Each brother packs colour-desaturating freeze-time ability, triggered by tapping B and refuelled by stuffing somebody's vitals with lead: while playing Ray, you get a few seconds to queue up insta-kill shots at multiple enemies with the right stick, before unleashing them all simultaneously; as Thomas, you'll auto-lock and head-shoot merrily by palming the stick like a revolver hammer. Once fully charged, you've got a minute to make use of these abilities before the "adrenaline" fades, which lends Bound in Blood's otherwise blandly competent hiding, peeking and blasting a mild tactical after-taste. At heart, though, it's just the top-down shooter's smart bomb wearing some fancy 19th century breeches.

After blowing away pretty much the entire Union army on their lonesomes, Ray and Thomas are ordered to rejoin the main Confederate force elsewhere. Neither takes very kindly to the idea, as this would give the Yankees a clear run at their family ranch. Abandoning their positions, the brothers return home to find their mother dead, their property ransacked and William deeply concerned for the state of their souls. The plot winds its way through dessicated Mexican townships and Injun-infested woodlands to a climatic encounter with a vengeful Confederate general in the depths of an Aztec treasure-house. It's colourful, well-produced material, the pacing is dead on, and the voice-acting playfully over-the-top.

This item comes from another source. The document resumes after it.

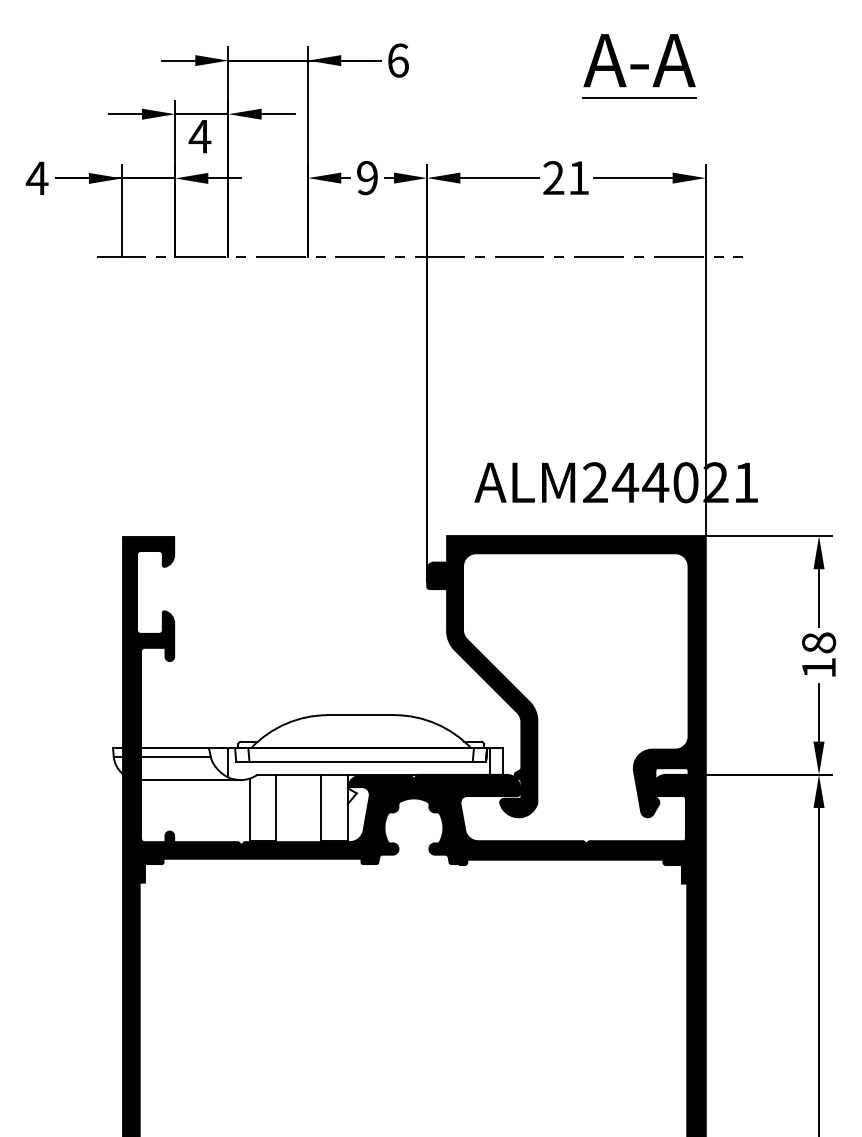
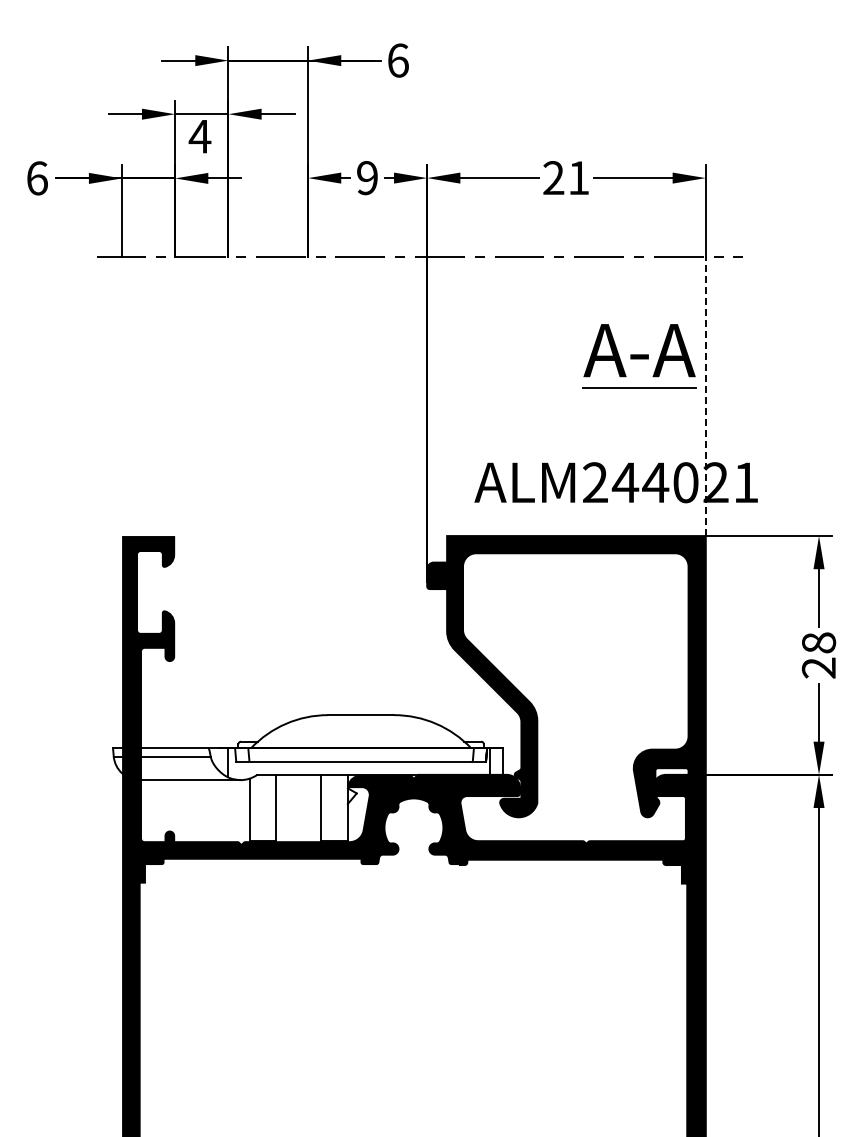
part at (639, 66) position: (639, 66) -> (639, 356)
text at (36, 178): 4 -> 6
line at (705, 396): solid -> dashed
text at (818, 667): 18 -> 28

After Ray and Thomas shrug off their uniforms you're introduced to the concept of duelling, an edge-of-your-seat mini-game which stylishly rounds out many of the missions. Here you join a prominent enemy for a spot of classic "high noon" quick-draw. The camera hunkers down behind your denim cowboy tush, and you must sidle left and right to keep your opponent in view while holding your hand close to your holster. Once the town bell tolls you've got a split second to draw, aim and fire. Duelling doesn't really evolve as a mechanic over the course of the game - the baddies just get faster - but it makes for some engrossing finales.